In a video posted to Facebook, Stuart McKenzie of Sunshine Coast Snake Catchers can be seen lifting up a green rubbish bin on the front porch of a Nambour woman’s home only to be taken aback when he saw the size of the snake curled up underneath.
“One thing I often tell people is that when you go to take the bins out, you’ve gotta be wary that there is a small gap underneath the bin,” he said in the video.
“What you’re about to see is pretty amazing, what size snake has actually squeezed under this bin.”
Removing the bin, Mr McKenzie finds a curled up, 3m carpet snake he believes weighs about 10kg.
“That’s one of the biggest pythons I’ve seen in a long time,” he says in the video.
Other people in the background of the video can also be heard exclaiming in surprise about the size of the reptile.
“That’s massive,” one man can be heard saying.
Mr McKenzie goes on to say he was “genuinely surprised” by the size of the python.
“This size snake genuinely surprised me … The lady said it went from the brick wall to the fence here and I was like ‘oh yeah, when people tell me that it’s usually half that’,” he said.
“But these ladies were spot on.
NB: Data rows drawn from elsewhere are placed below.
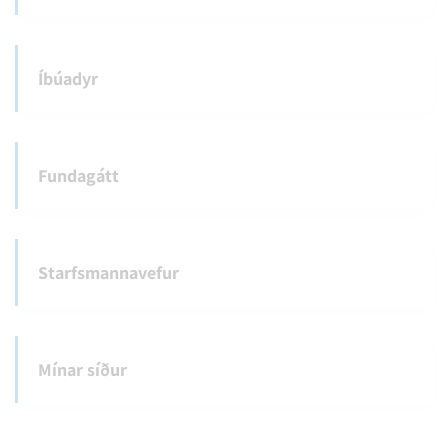
Íbúadyr
Fundagátt
Starfsmannavefur
Mínar síður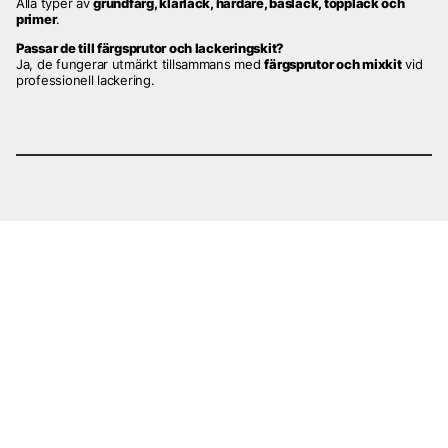
Alla typer av
grundfärg, klarlack, härdare, baslack, topplack och
primer
.
Passar de till färgsprutor och lackeringskit?
Ja, de fungerar utmärkt tillsammans med
färgsprutor och mixkit
vid
professionell lackering.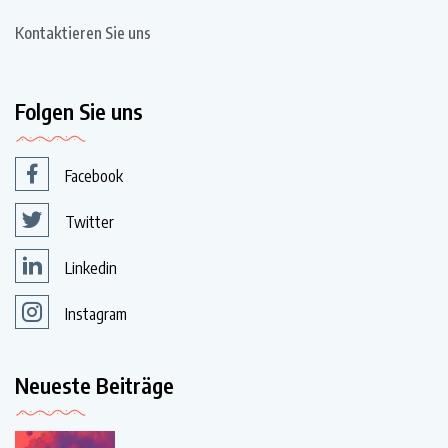
Kontaktieren Sie uns
Folgen Sie uns
Facebook
Twitter
Linkedin
Instagram
Neueste Beiträge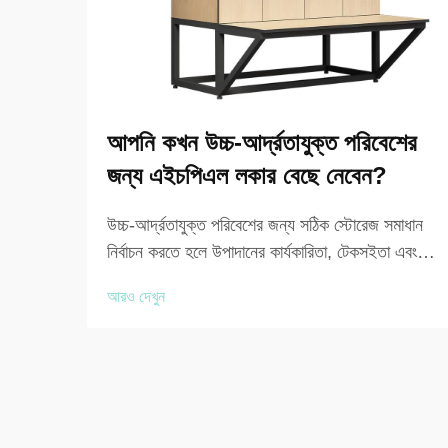
আপনি কখন উচ্চ-আর্দ্রতাযুক্ত পরিবেশের
জন্য এইচপিএল লকার বেছে নেবেন?
উচ্চ-আর্দ্রতাযুক্ত পরিবেশের জন্য সঠিক স্টোরেজ সমাধান
নির্বাচন করতে হলে উপাদানের কার্যকারিতা, টেকসইতা এবং
দীর্ঘমেয়াদী রক্ষণাবেক্ষণের প্রয়োজনীয়তা সম্পর্কে সাবধানতার
আরও দেখুন
সাথে বিবেচনা করা আবশ্যক। যখন সুবিধাগুলি ধারাবাহিকভাবে
আর্দ্রতা, ভাপ বা জলের সংস্পর্শে আসে, তখন ট্রা...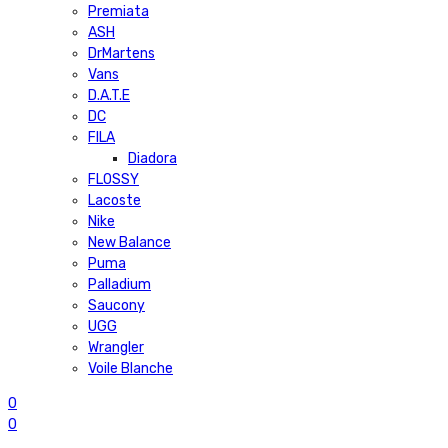
Premiata
ASH
DrMartens
Vans
D.A.T.E
DC
FILA
Diadora
FLOSSY
Lacoste
Nike
New Balance
Puma
Palladium
Saucony
UGG
Wrangler
Voile Blanche
0
0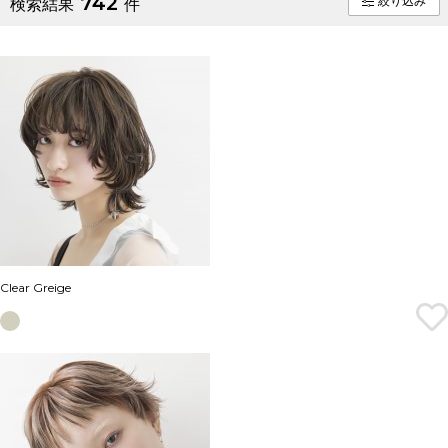
742
絞り込み
検索結果
件
Clear Greige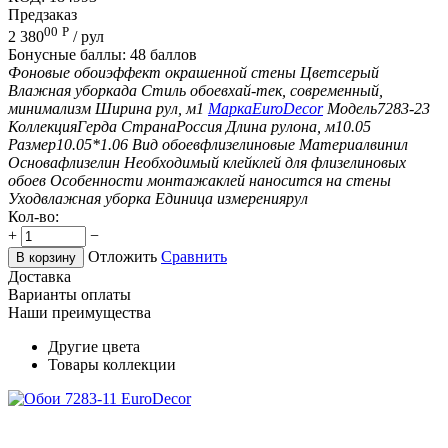
Предзаказ
00
Р
2 380
/ рул
Бонусные баллы:
48 баллов
Фоновые обои
эффект окрашенной стены
Цвет
серый
Влажная уборка
да
Стиль обоев
хай-тек, современный,
минимализм
Ширина рул, м
1
Марка
EuroDecor
Модель
7283-23
Коллекция
Герда
Страна
Россия
Длина рулона, м
10.05
Размер
10.05*1.06
Вид обоев
флизелиновые
Материал
винил
Основа
флизелин
Необходимый клей
клей для флизелиновых
обоев
Особенности монтажа
клей наносится на стены
Уход
влажная уборка
Единица измерения
рул
Кол-во:
+
−
Отложить
Сравнить
В корзину
Доставка
Варианты оплаты
Наши преимущества
Другие цвета
Товары коллекции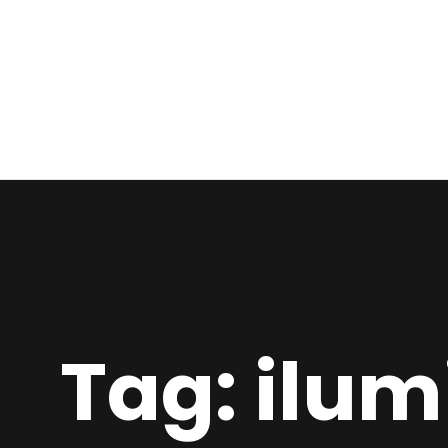
Tag: ilum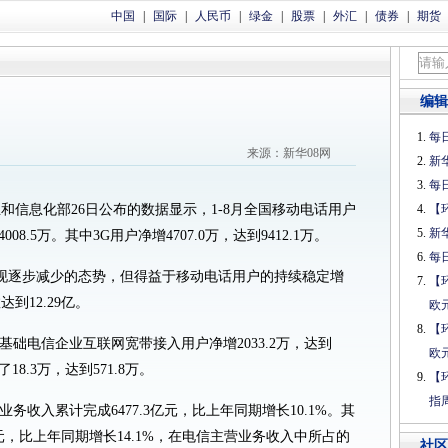
中国
|
国际
|
人民币
|
绿金
|
股票
|
外汇
|
债券
|
期货
编辑
每日
来源：新华08网
新
每日
业和信息化部26日公布的数据显示，1-8月全国移动电话用户
【
新
08.5万。其中3G用户净增4707.0万，达到9412.1万。
每日
现逐步减少的态势，但得益于移动电话用户的持续稳定增
【
到12.29亿。
欧
【
基础电信企业互联网宽带接入用户净增2033.2万，达到
欧
18.3万，达到571.8万。
【
指
业务收入累计完成6477.3亿元，比上年同期增长10.1%。其
亿元，比上年同期增长14.1%，在电信主营业务收入中所占的
社区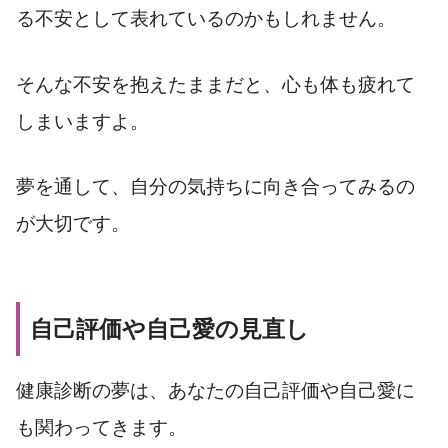
る不安として表れているのかもしれません。
そんな不安を抱えたままだと、心も体も疲れて
しまいますよ。
夢を通して、自分の気持ちに向き合ってみるの
が大切です。
自己評価や自己愛の見直し
健康診断の夢は、あなたの自己評価や自己愛に
も関わってきます。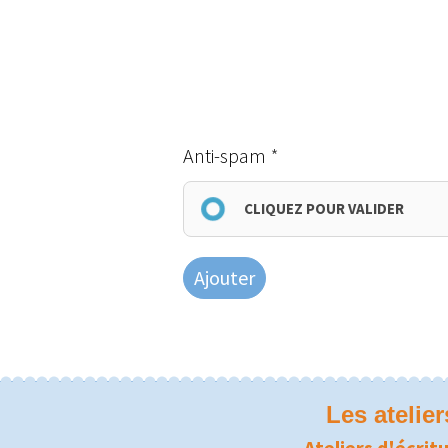
Anti-spam
CLIQUEZ POUR VALIDER
Ajouter
Les atelie
Ateliers d'écritu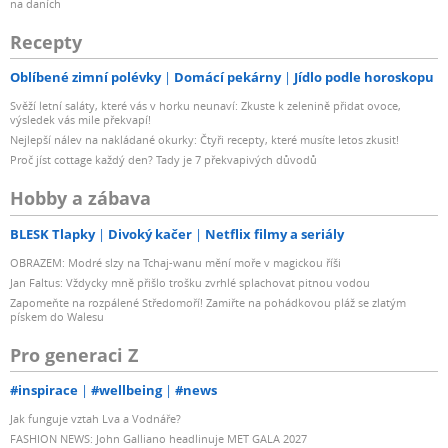
na daních
Recepty
Oblíbené zimní polévky
Domácí pekárny
Jídlo podle horoskopu
Svěží letní saláty, které vás v horku neunaví: Zkuste k zelenině přidat ovoce,
výsledek vás mile překvapí!
Nejlepší nálev na nakládané okurky: Čtyři recepty, které musíte letos zkusit!
Proč jíst cottage každý den? Tady je 7 překvapivých důvodů
Hobby a zábava
BLESK Tlapky
Divoký kačer
Netflix filmy a seriály
OBRAZEM: Modré slzy na Tchaj-wanu mění moře v magickou říši
Jan Faltus: Vždycky mně přišlo trošku zvrhlé splachovat pitnou vodou
Zapomeňte na rozpálené Středomoří! Zamiřte na pohádkovou pláž se zlatým
pískem do Walesu
Pro generaci Z
#inspirace
#wellbeing
#news
Jak funguje vztah Lva a Vodnáře?
FASHION NEWS: John Galliano headlinuje MET GALA 2027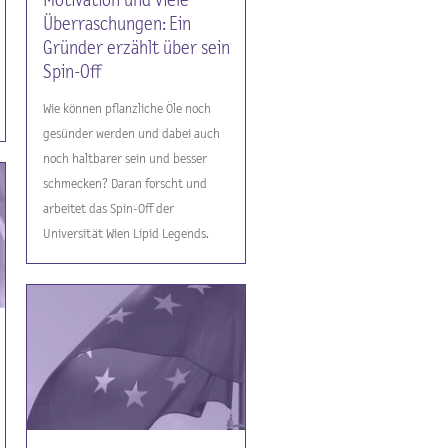
Motivation und viele
Überraschungen: Ein
Gründer erzählt über sein
Spin-Off
Wie können pflanzliche Öle noch
gesünder werden und dabei auch
noch haltbarer sein und besser
schmecken? Daran forscht und
arbeitet das Spin-Off der
Universität Wien Lipid Legends.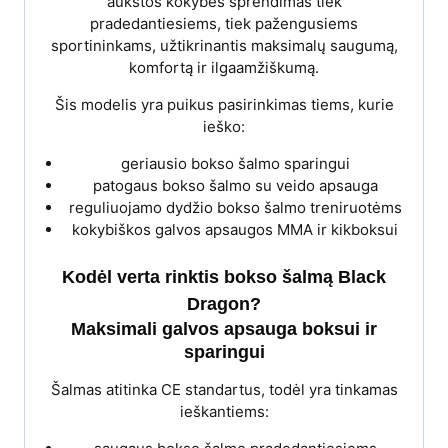
aukštos kokybės sprendimas tiek
pradedantiesiems, tiek pažengusiems
sportininkams, užtikrinantis maksimalų saugumą,
komfortą ir ilgaamžiškumą.
Šis modelis yra puikus pasirinkimas tiems, kurie
ieško:
geriausio bokso šalmo sparingui
patogaus bokso šalmo su veido apsauga
reguliuojamo dydžio bokso šalmo treniruotėms
kokybiškos galvos apsaugos MMA ir kikboksui
Kodėl verta rinktis bokso šalmą Black
Dragon?
Maksimali galvos apsauga boksui ir
sparingui
Šalmas atitinka CE standartus, todėl yra tinkamas
ieškantiems: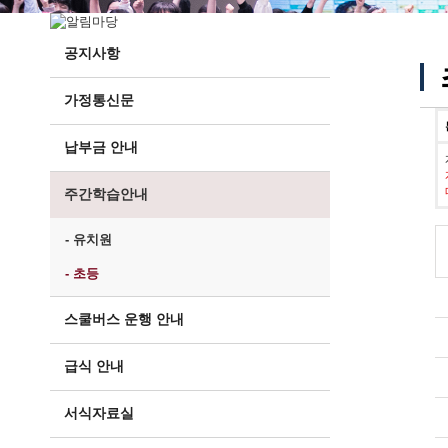
공지사항
가정통신문
납부금 안내
주간학습안내
- 유치원
- 초등
스쿨버스 운행 안내
급식 안내
서식자료실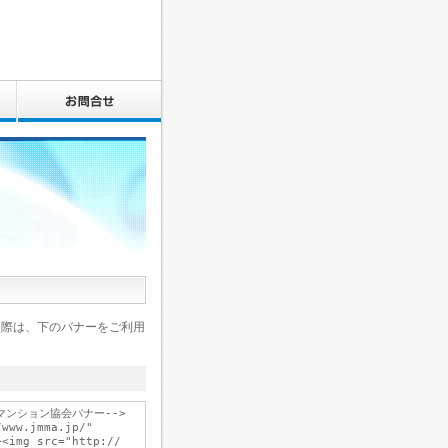
る際は、下のバナーをご利用
マンション協会バナー-->

www.jmma.jp/"

<img src="http://
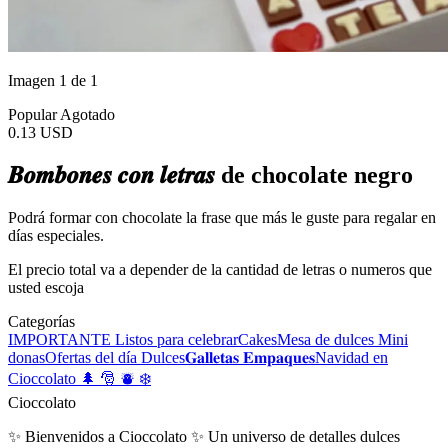
Imagen 1 de 1
Popular
Agotado
0.13 USD
𝑩𝒐𝒎𝒃𝒐𝒏𝒆𝒔 𝒄𝒐𝒏 𝒍𝒆𝒕𝒓𝒂𝒔 de chocolate negro
Podrá formar con chocolate la frase que más le guste para regalar en
días especiales.
El precio total va a depender de la cantidad de letras o numeros que
usted escoja
Categorías
IMPORTANTE
Listos para celebrar
Cakes
Mesa de dulces
Mini
donas
Ofertas del día
Dulces
𝐆𝐚𝐥𝐥𝐞𝐭𝐚𝐬
𝐄𝐦𝐩𝐚𝐪𝐮𝐞𝐬
Navidad en
Cioccolato 🌲 🎅 ⛇ ❄
Cioccolato
✨ Bienvenidos a Cioccolato ✨ Un universo de detalles dulces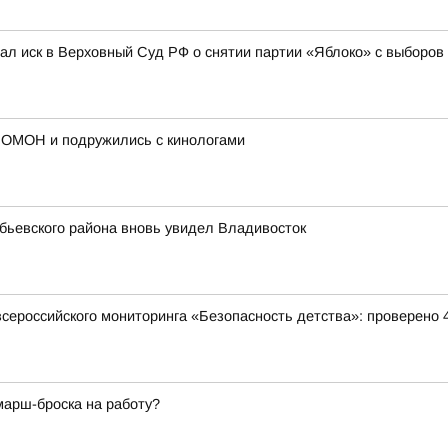
л иск в Верховный Суд РФ о снятии партии «Яблоко» с выборов
 ОМОН и подружились с кинологами
обьевского района вновь увидел Владивосток
всероссийского мониторинга «Безопасность детства»: проверено 
марш-броска на работу?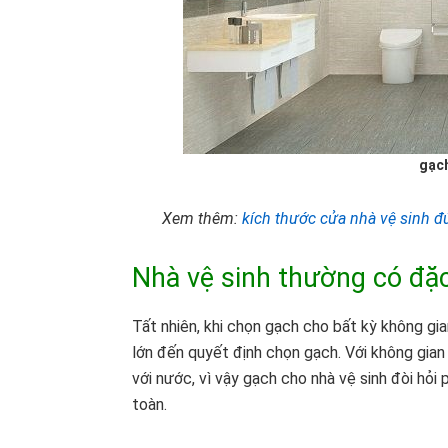
gạch
Xem thêm:
kích thước cửa nhà vệ sinh đ
Nhà vệ sinh thường có đặc
Tất nhiên, khi chọn gạch cho bất kỳ không gi
lớn đến quyết định chọn gạch. Với không gian
với nước, vì vậy gạch cho nhà vệ sinh đòi hỏ
toàn.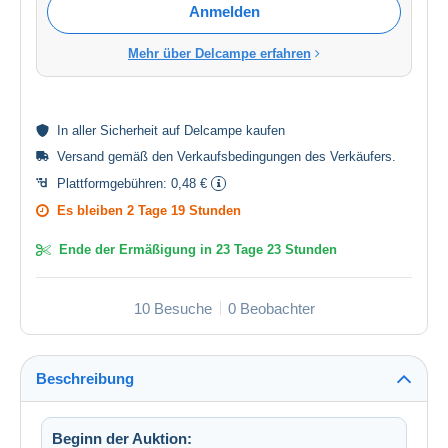
Anmelden
Mehr über Delcampe erfahren
In aller
Sicherheit
auf Delcampe kaufen
Versand gemäß den
Verkaufsbedingungen des Verkäufers
.
Plattformgebühren:
0,48 €
Es bleiben
2 Tage 19 Stunden
Ende der Ermäßigung in
23 Tage 23 Stunden
10 Besuche
0 Beobachter
Beschreibung
Beginn der Auktion: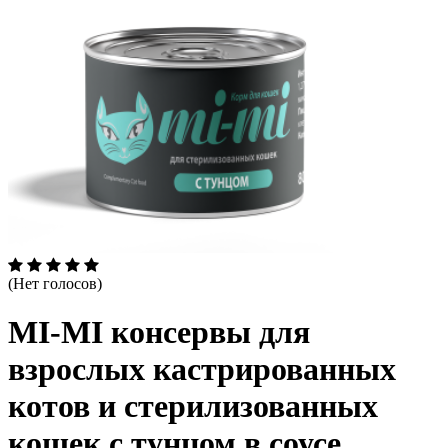
(Нет голосов)
MI-MI консервы для
взрослых кастрированных
котов и стерилизованных
кошек с тунцом в соусе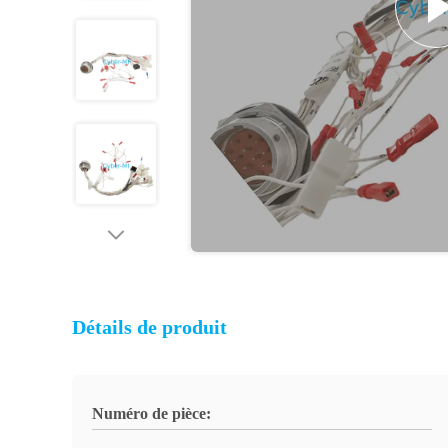
Détails de produit
Numéro de pièce: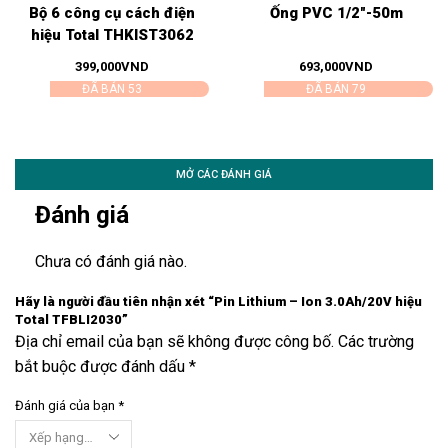
Bộ 6 công cụ cách điện
Ống PVC 1/2″-50m
hiệu Total THKIST3062
399,000
VND
693,000
VND
ĐÃ BÁN 53
ĐÃ BÁN 79
MỞ CÁC ĐÁNH GIÁ
Đánh giá
Chưa có đánh giá nào.
Hãy là người đầu tiên nhận xét “Pin Lithium – Ion 3.0Ah/20V hiệu
Total TFBLI2030”
Địa chỉ email của bạn sẽ không được công bố. Các trường
bắt buộc được đánh dấu *
Đánh giá của bạn
*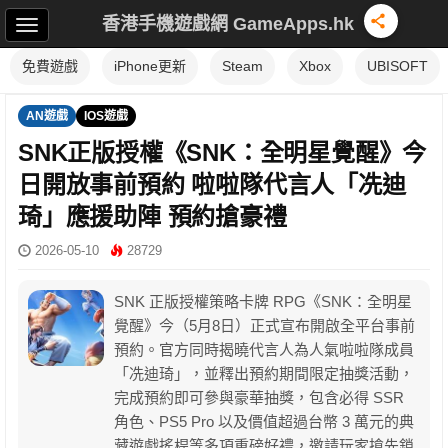
香港手機遊戲網 GameApps.hk
免費遊戲
iPhone更新
Steam
Xbox
UBISOFT
AN遊戲
IOS遊戲
SNK正版授權《SNK：全明星覺醒》今
日開放事前預約 啦啦隊代言人「冼迪
琦」應援助陣 預約搶豪禮
2026-05-10
28729
SNK 正版授權策略卡牌 RPG《SNK：全明星
覺醒》今（5月8日）正式宣布開啟全平台事前
預約。官方同時揭曉代言人為人氣啦啦隊成員
「冼迪琦」，並釋出預約期間限定抽獎活動，
完成預約即可參與豪華抽獎，包含必得 SSR
角色、PS5 Pro 以及價值超過台幣 3 萬元的典
藏遊戲搖桿等多項重磅好禮，邀請玩家搶先鎖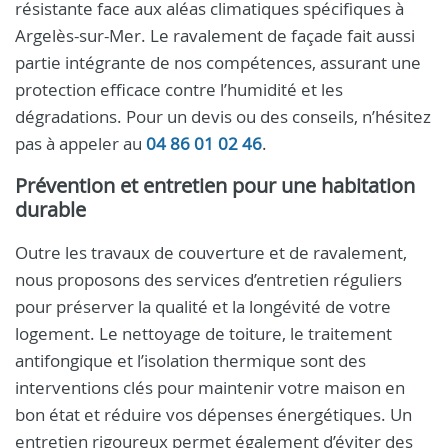
résistante face aux aléas climatiques spécifiques à
Argelès-sur-Mer. Le ravalement de façade fait aussi
partie intégrante de nos compétences, assurant une
protection efficace contre l’humidité et les
dégradations. Pour un devis ou des conseils, n’hésitez
pas à appeler au
04 86 01 02 46
.
Prévention et entretien pour une habitation
durable
Outre les travaux de couverture et de ravalement,
nous proposons des services d’entretien réguliers
pour préserver la qualité et la longévité de votre
logement. Le nettoyage de toiture, le traitement
antifongique et l’isolation thermique sont des
interventions clés pour maintenir votre maison en
bon état et réduire vos dépenses énergétiques. Un
entretien rigoureux permet également d’éviter des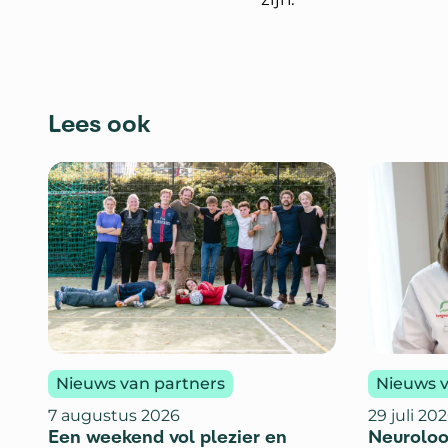
Lees ook
Nieuws van partners
Nieuws v
7 augustus 2026
29 juli 20
Een weekend vol plezier en
Neuroloo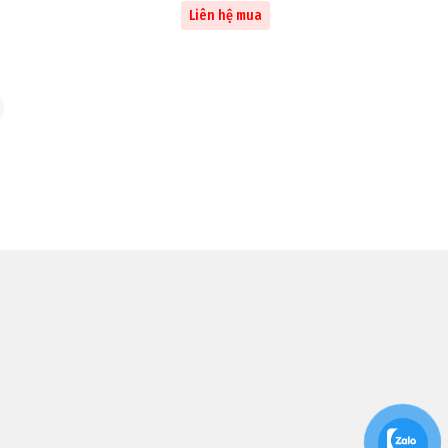
Liên hệ mua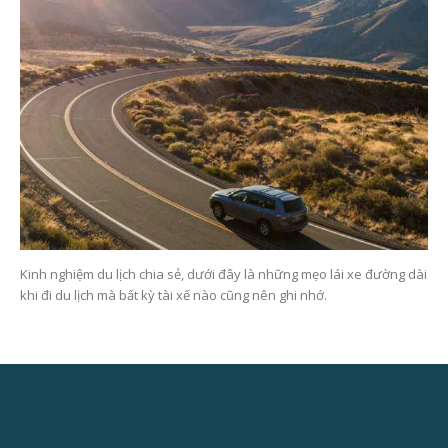
Kinh nghiệm du lịch chia sẻ, dưới đây là những mẹo lái xe đường dài
khi đi du lịch mà bất kỳ tài xế nào cũng nên ghi nhớ.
This thing is one of the biggest snakes I’ve seen in a long time.”
Mr McKenzie said it was not very often that snake catchers themselves got a surprise, but that finding the “big gentle giant” made his day.
“Even as snake catchers, we get a surprise every now and then. I was not expecting that,” he said.
On his Facebook post, Mr McKenzie said the monster snake was one of the largest he had caught in years.
“The snakes just keep getting bigger,” he said.
“It is pretty crazy how this big snake somehow fit under the small wheelie bin.”
With the snake breeding season in full swing, snakes – mostly pythons – have already been found crawling into beds, hiding in the roofs of family homes and swimming in pools in one of the southeast Queensland busiest breeding seasons.
A venomous red bellied black snake was even removed from a woman’s car glovebox outside a Lowood chemist on September 14.
A post on Andrew’s Snake Removal Facebook page, states the driver pulled over after spotting the snake in her car.
“The lady driving obviously got a hell of a fright as she seen (sic) it coming out while driving and pulled in to the chemist,” the post states.
“I opened up the glove box and there it was sitting nice and content.
“It’s usually a nightmare to find a snake when it’s got in to a car but luckily found this guy pretty quickly. Busy day.”